Mit politischen Enthüllungen wurde „Der Spiegel“ einst zum Leitmedium der deutschen Presselandschaft. Doch wird das Nachrichtenmagazin 70 Jahre nach seiner Gründung dieser Zuschreibung noch gerecht?
Das deutsche Flaggschiff des Nachrichten-Journalismus Der Spiegel ist ein Kind der Besatzungszeit nach dem Zweiten Weltkrieg. In der ersten Redaktion saßen junge Männer, viele von ihnen – wegen des damaligen Mangels an Stoffen und ziviler Kleidung – in gefärbten Wehrmachtsuniformen. Geführt wurden sie von John Chaloner, einem britischen Presseoffizier, und dem aus dem Exil heimgekehrten Journalisten Harry Bohrer. Gemeinsam wollten sie im zerstörten Deutschland eine Zeitschrift nach dem Vorbild des US-amerikanischen Nachrichtenmagazins Time aufbauen und waren sich mit ihren deutschen Mitarbeitern in der Ablehnung von NS-Diktatur und Obrigkeitsdenken einig. Als Verfechter eines radikalen gesellschaftlichen Neuanfangs scheute Diese Woche, wie die Publikation 1946 zunächst hieß, auch vor Kritik an den alliierten Besatzungsmächten nicht zurück. Diese entledigten sich der Opposition aus dem eigenen Haus, indem sie die Woche in deutsche Hände übergaben. Am 4. Januar 1947 erschien die erste Ausgabe des in Der Spiegel umbenannten Magazins mit Rudolf Augstein als Herausgeber und Chefredakteur.

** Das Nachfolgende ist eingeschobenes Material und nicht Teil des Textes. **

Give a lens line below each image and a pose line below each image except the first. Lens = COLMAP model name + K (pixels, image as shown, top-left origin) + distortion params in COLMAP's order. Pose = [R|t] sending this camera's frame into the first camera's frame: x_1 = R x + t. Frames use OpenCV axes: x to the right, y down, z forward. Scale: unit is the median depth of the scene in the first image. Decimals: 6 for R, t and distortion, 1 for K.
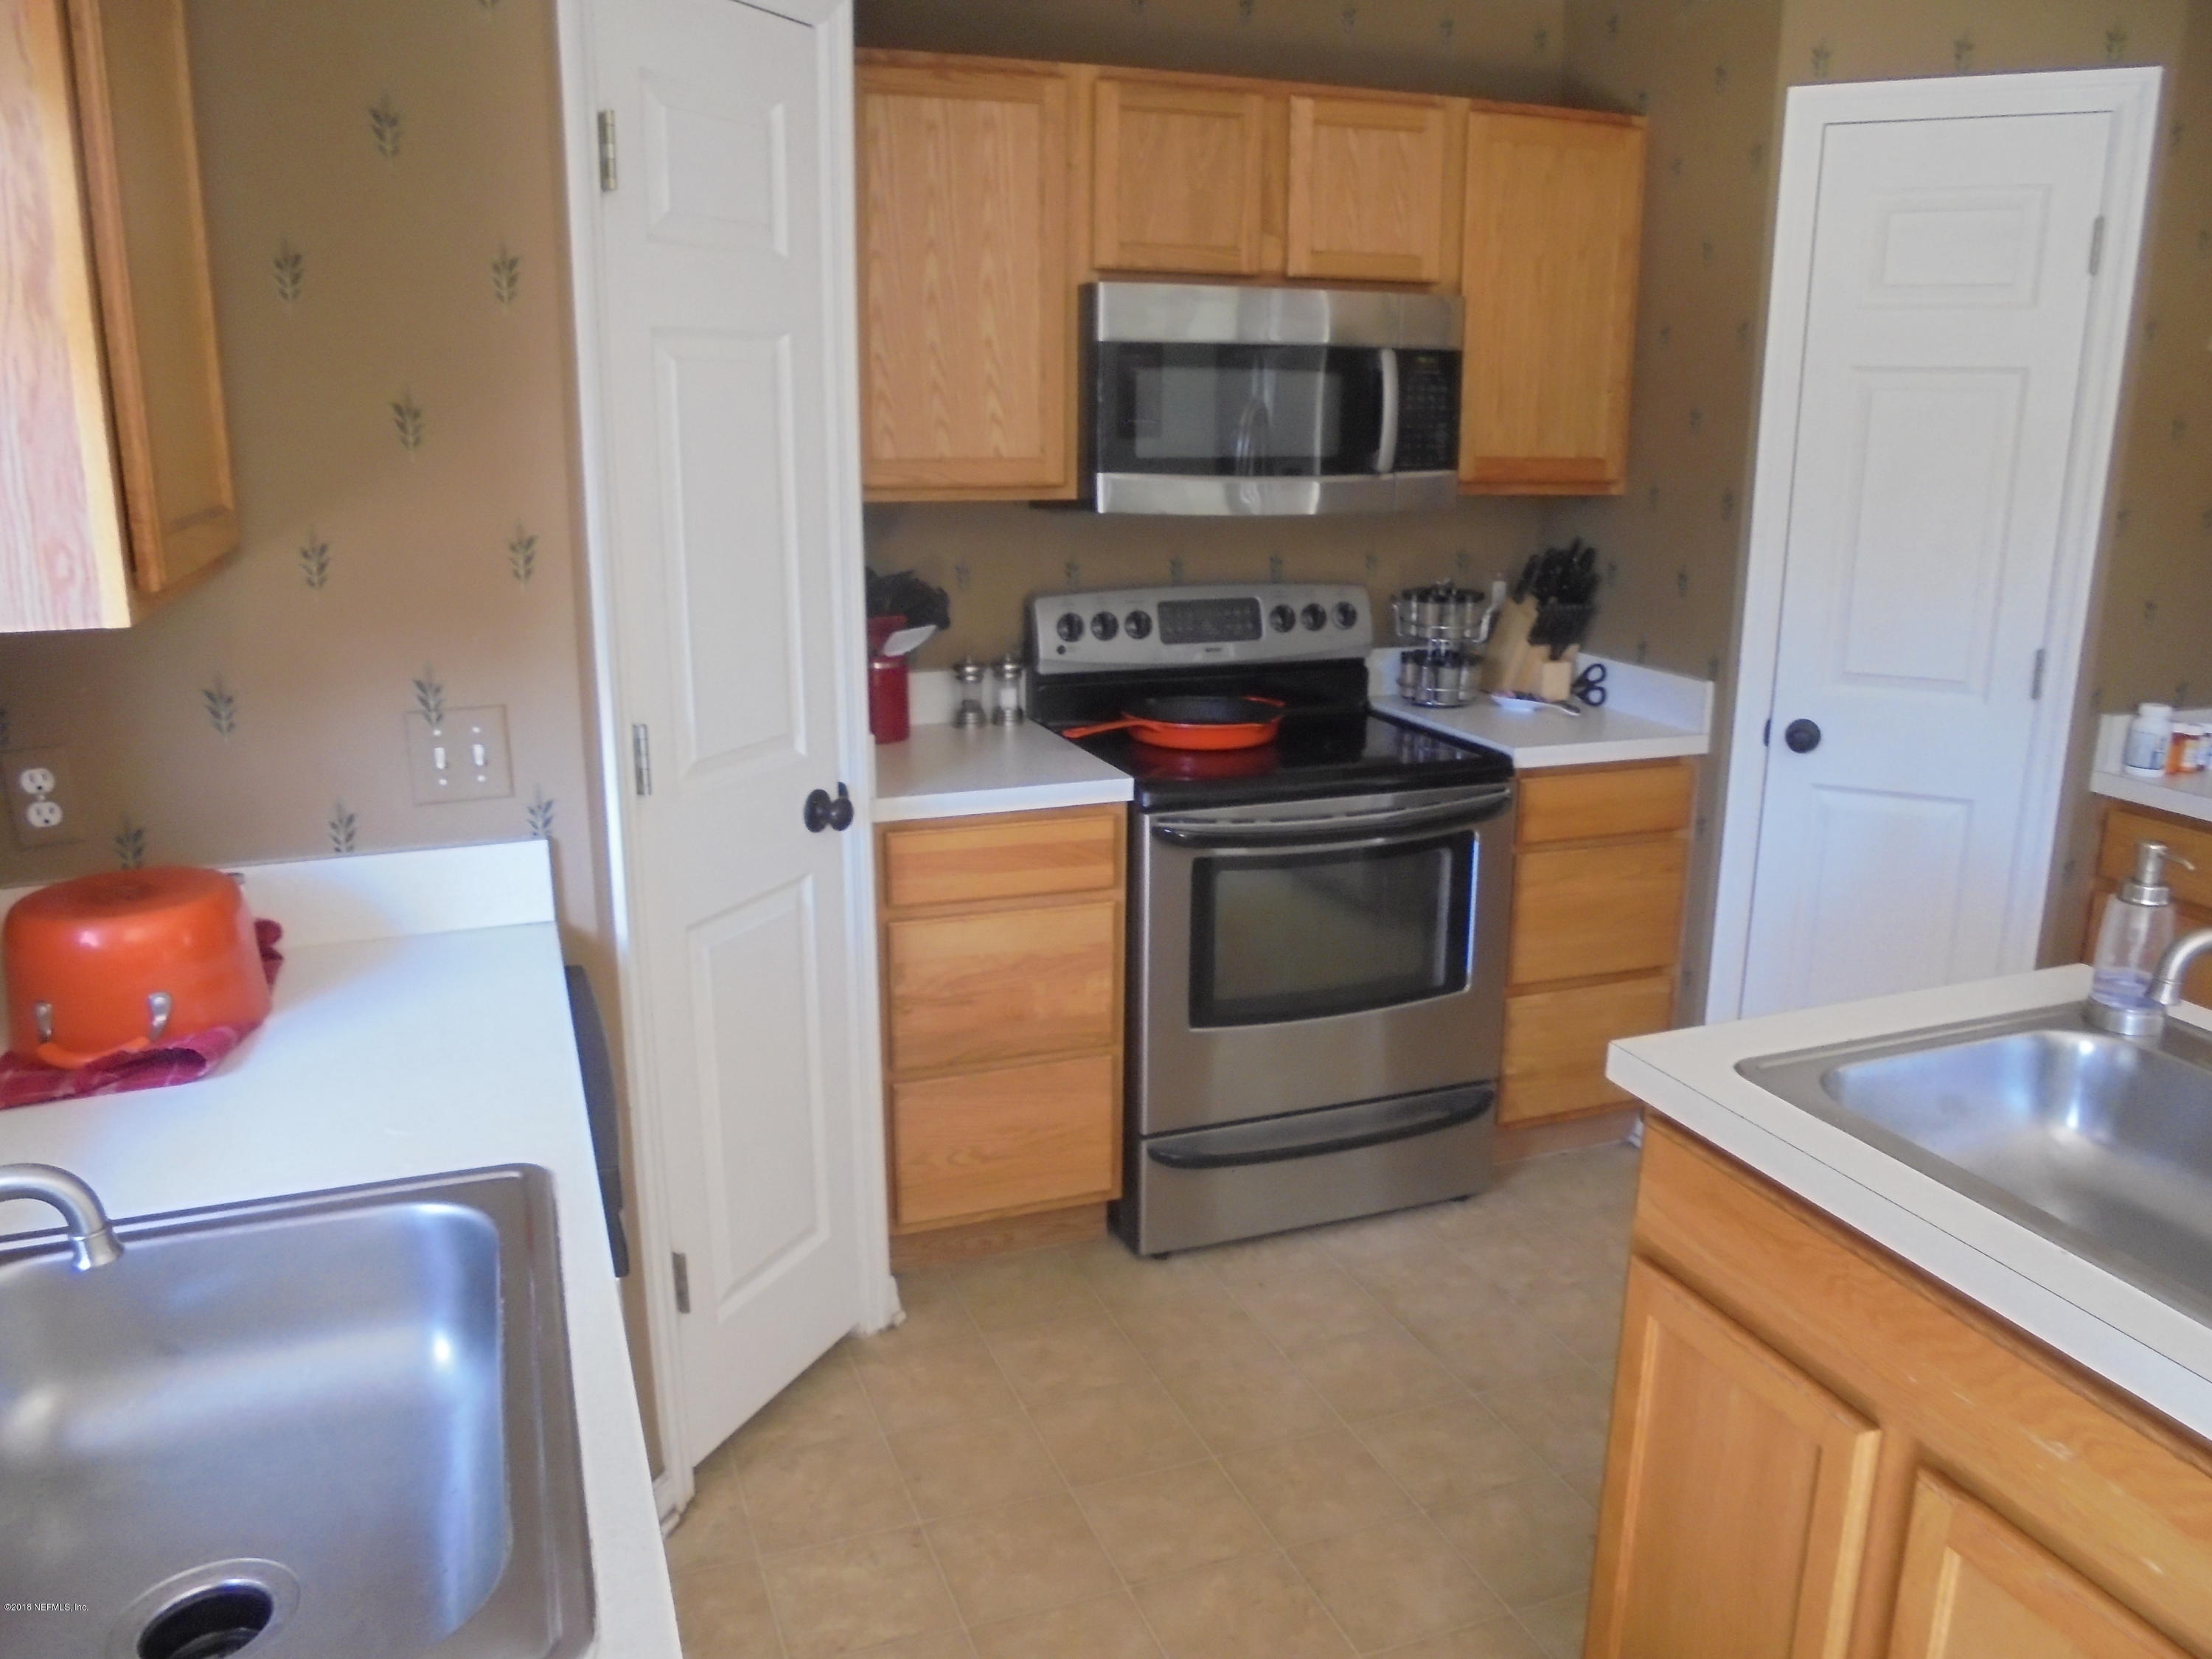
lens RADIAL K [[1661.9, 0, 1116.0], [0, 1661.9, 842.8], [0, 0, 1]] dist [-0.127911, 0.094784]
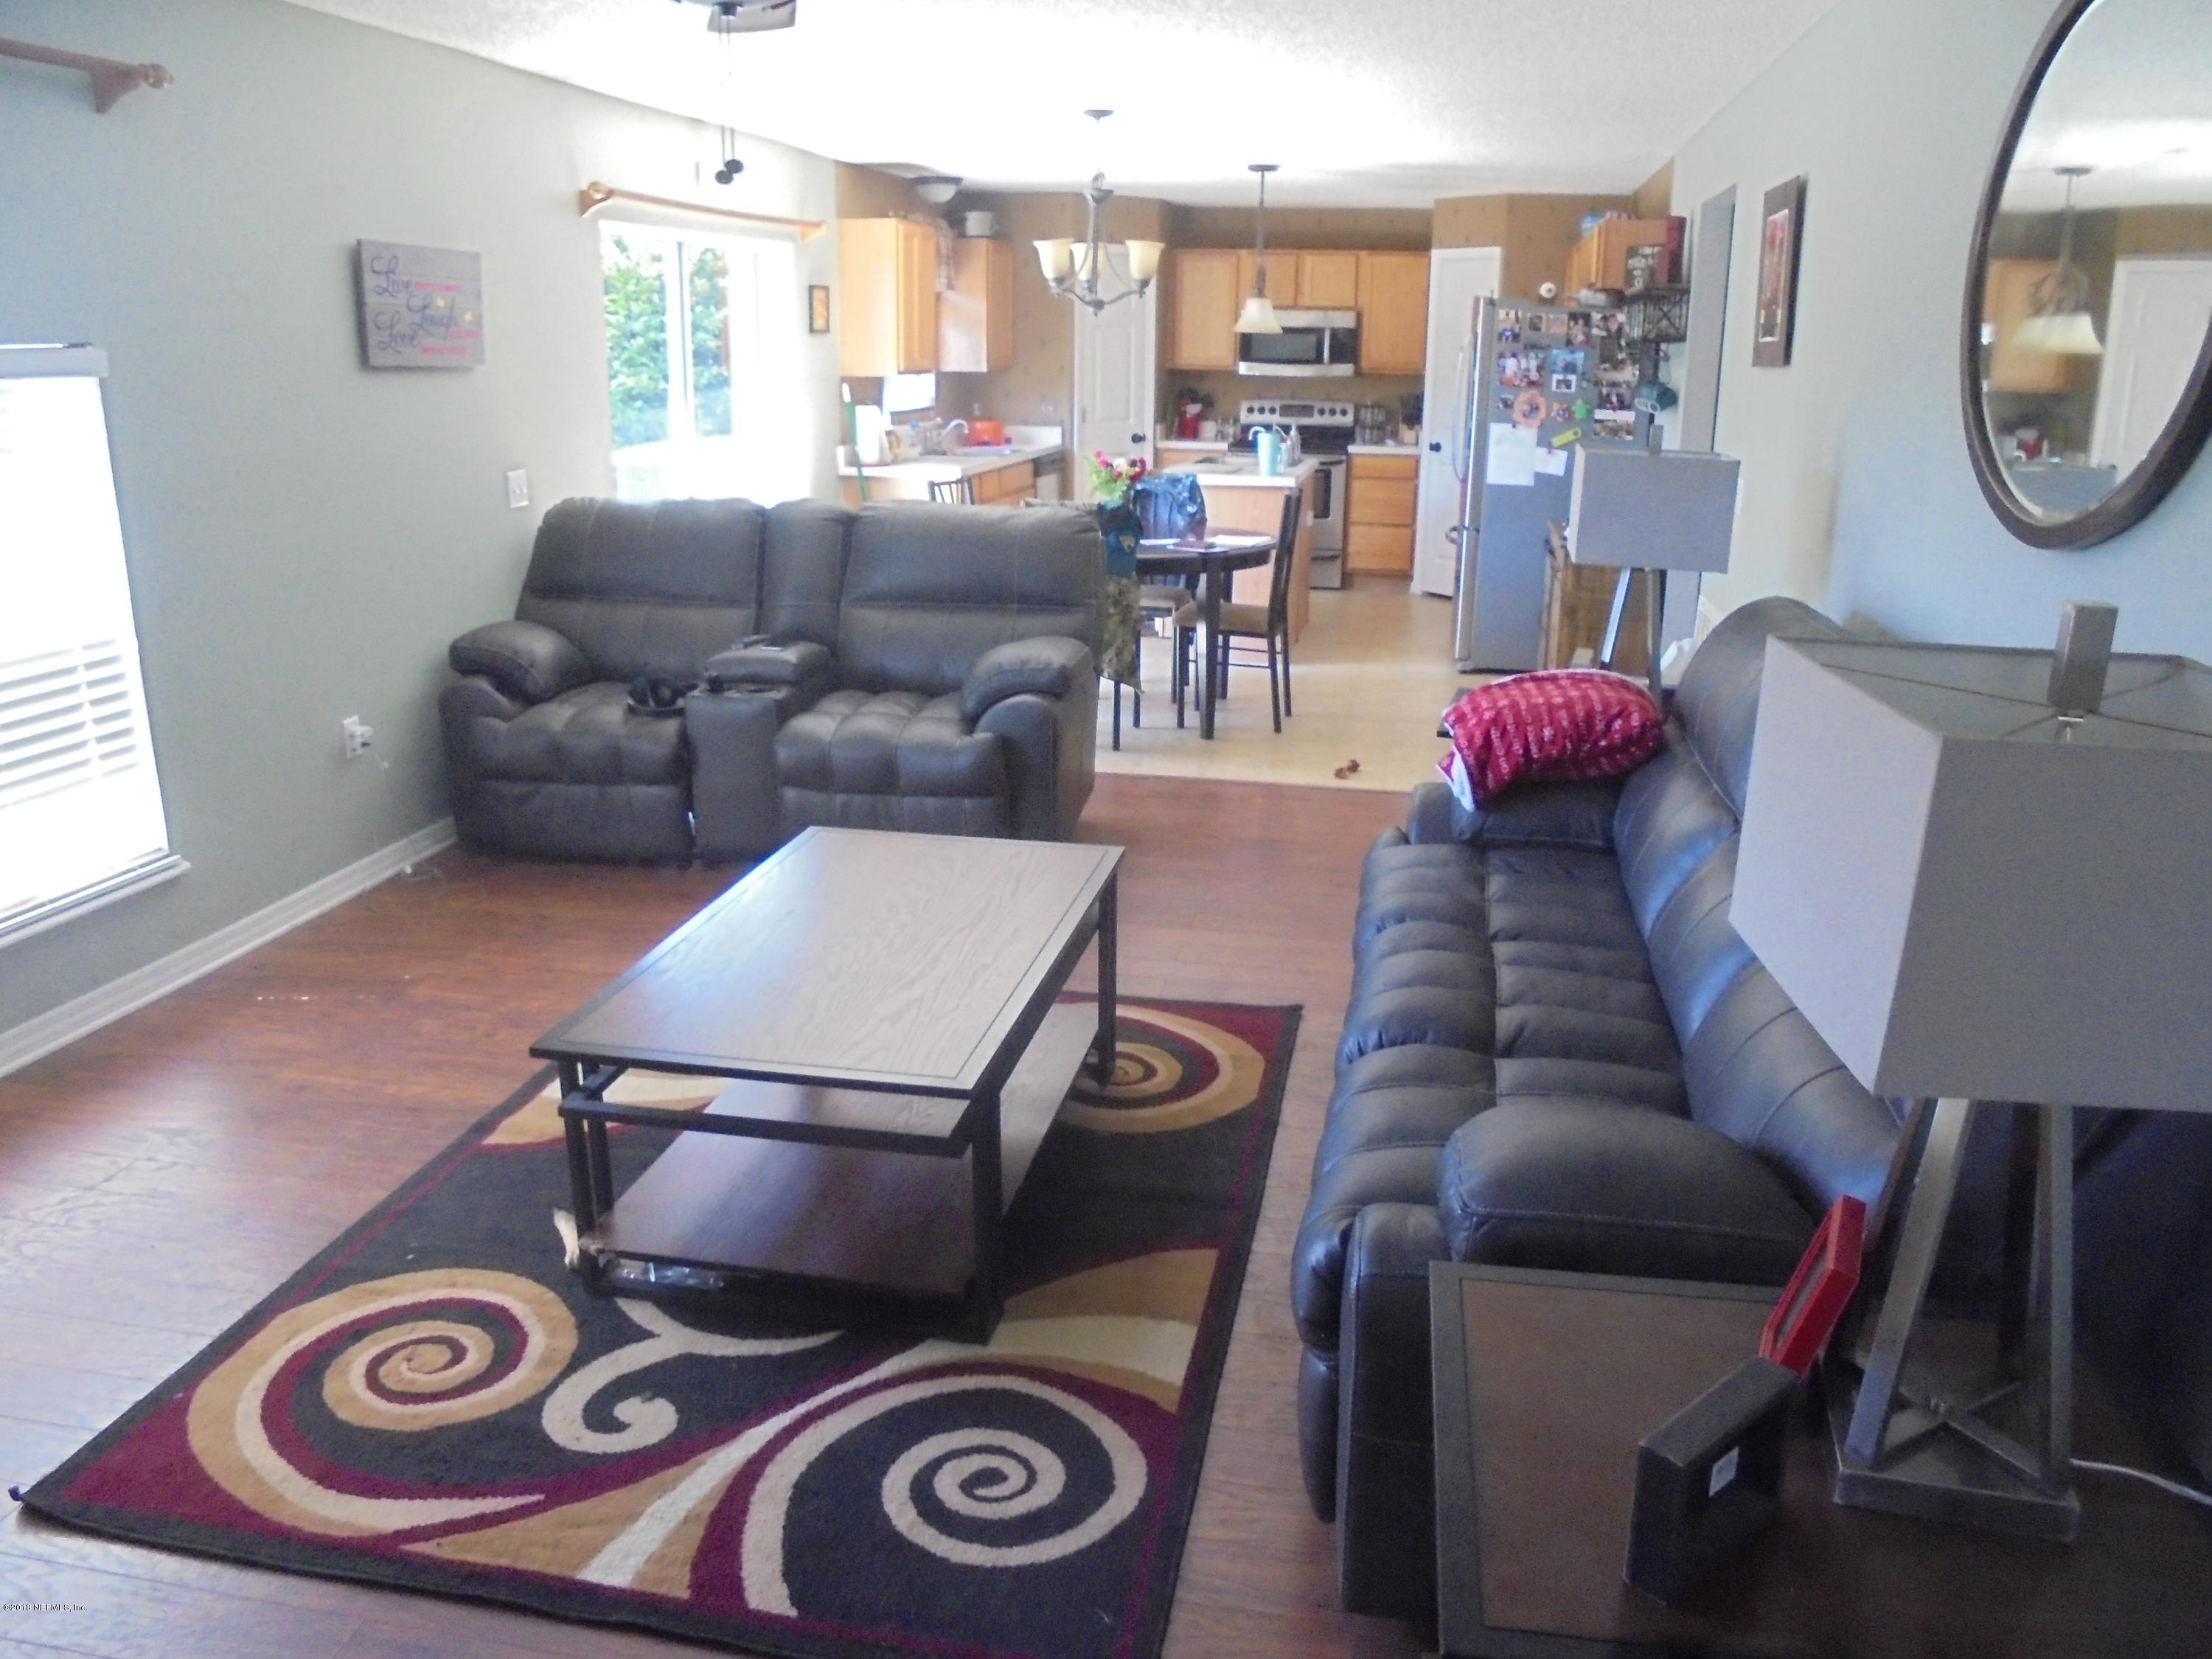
lens RADIAL K [[1661.9, 0, 1105.8], [0, 1661.9, 814.0], [0, 0, 1]] dist [-0.127911, 0.094784]
pose [[0.843681, 0.152869, -0.514620, 1.745380], [-0.144303, 0.987897, 0.056884, 0.590172], [0.517088, 0.026269, 0.855529, -2.206390]]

Das gelebte Ideal einer wehrhaften Demokratie ist das bedeutendste Erbe des Spiegel, der ansonsten keine feste politische Agenda verfolgte. Augstein nannte das Magazin einmal „im Zweifel links“, doch zeigt gerade die Kritik, die das linke politische Lager immer wieder am Spiegel äußerte, wie groß deren Enttäuschung über dessen „neutrale“ Haltung etwa zur 68er-Bewegung in Deutschland war. Allerdings beruht dieser Vorwurf auf einem grundsätzlichen Missverständnis: Augstein verstand seine Publikation als ersten Wächter der Demokratie und nicht als Propagandist gesellschaftlicher Entwicklungen. Ins Herz des redaktionellen Selbstverständnisses trifft hingegen die Kritik an Sprache und Erzählstil des Magazins: Hans Magnus Enzensberger monierte bereits 1957, die auf das politische Personal zugeschnittenen Geschichten seien nur ein Ersatzstoff für wahre, an Problemen und Sachfragen orientierte Aufklärung.